Ocurre que cuando el hombre se yergue sobre la faz de la tierra, el universo ya estaba allí, con una existencia de miles de millones de años; se había hecho viejo de tanto esperar su llegada. Una inmensidad de tiempo, inconcebible e inabarcable para la razón, ha precedido al amanecer de la humanidad. Pero aquel homínido con pretensiones - al que esperaba un futuro espectacular- no puede entender cabalmente ese universo que se ha encontrado hecho, ya “evolucionado”. Lo mira entre el pasmo y el sobrecogimiento, y recobrado de su asombro, despojado de los mitos primitivos, con su cerebro poderoso y limitado a la vez, empieza a preguntarse qué es todo aquello, de dónde viene esa inmensidad de la existencia que le rodea. ¡Qué dramática ignorancia! ¡Cuántas preguntas sin respuesta! ¡Qué vivir en las tinieblas! Tenía razón el astrónomo y físico inglés James Jeans cuando decía que seguimos estando prisioneros en la caverna de Platón.

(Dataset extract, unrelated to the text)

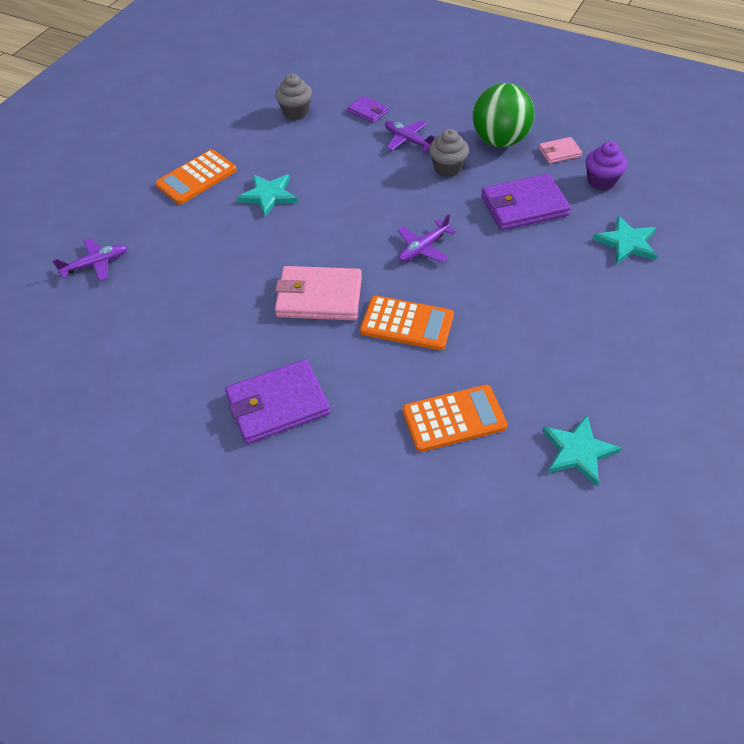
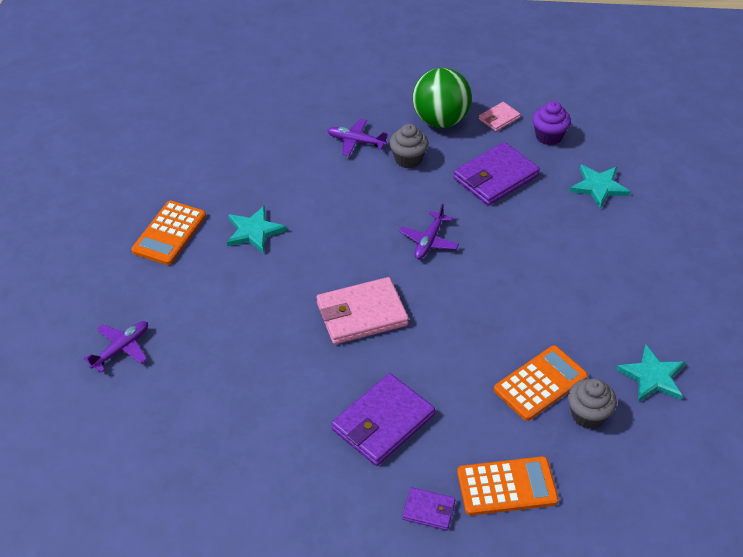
camera: 25 degrees left, 5 degrees down
(296, 112) = (229, 140): grey cupcake -> grey cupcake (588, 415)
(368, 111) = (300, 122): purple wallet -> purple wallet (428, 510)
(407, 323) = (454, 314): orange calculator -> orange calculator (507, 486)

Es probable que sea la ciencia, con sus descomunales avances, la que dé respuesta a los filósofos

decoration

Según el físico estadounidense Wheeler, uno de los máximos defensores del principio antrópico, no solo el hombre está adaptado al universo, sino que este está adaptado al hombre. Sin embargo, las enormes e inabarcables distancias siderales, los miles de millones de años que nos separan del origen de todo impiden o dificultan sobremanera el conocimiento y la comprensión de lo inconmensurable. Por eso, ese llamado principio antrópico, tiene, a mi juicio, una quiebra; por más que, según su postulado, el universo se adapte al hombre para que este llegue a formarse y a estar dotado de inteligencia y capacidad cognoscitiva, no parece, al menos de momento, que pueda entender y conocer el misterio mismo del cosmos. Dice el físico Michio Kaku, uno de los pioneros de la teoría de las cuerdas, que, con una ecuación que apenas ocupa dos centímetros (E=mc²), Einstein aspiraba a leerle la mente a Dios; esa ecuación nos permite entender el secreto de las estrellas y por qué existe el sistema solar, pero Einstein creía que había aún una ecuación mejor que explicaría todo lo demás; él buscaba la teoría del todo.

Pero en realidad, desde lo más escondido de nuestro trémulo ser, lo que durante siglos el hombre ha buscado en las profundidades de ese océano de negrura insondable, inmensa, acaso infinita, de silencio y misterio, de tiempo y eternidad, no son civilizaciones nuevas o habitantes de otro posible universo; en rigor, lo que de una u otra forma se busca es el origen de todo, el principio del universo, y su porqué, el Deus absconditus que excita nuestra imaginación y agita el entendimiento, y que hasta ahora no se acomoda a respuestas categóricas. Porque ese vacío del espacio es la misma oquedad interior que hace de la vida y de la muerte, del tiempo y del espacio infinitos, un misterio y una incógnita, interrogación pungente, constante, hambrienta y sedienta, fuente de mitos y leyendas, producto de la mitopeia, que es, según Ortega y Gasset, un método intelectual que forja el mundo en que durante milenios vive un pueblo. La respuesta, si la hay y si el hombre es capaz de hallarla, tal vez habite en la encrucijada entre filosofía y ciencia, donde no tienen cabida ni fábulas ni mitos que, sin embargo, sí han encontrado abrigo y cultivo en las religiones. Concibo el universo como una grandiosa y complejísima ecuación cuya incógnita, la gran X, trata el hombre de despejar afanosamente desde hace siglos. El genial Newton veía en el universo un gigantesco enigma solo descifrable mediante la aplicación de la inteligencia al descubrimiento de unas claves puestas por Dios. El universo sería, según esa concepción, un magno y colosal criptograma. Y en descifrarlo se nos va la vida.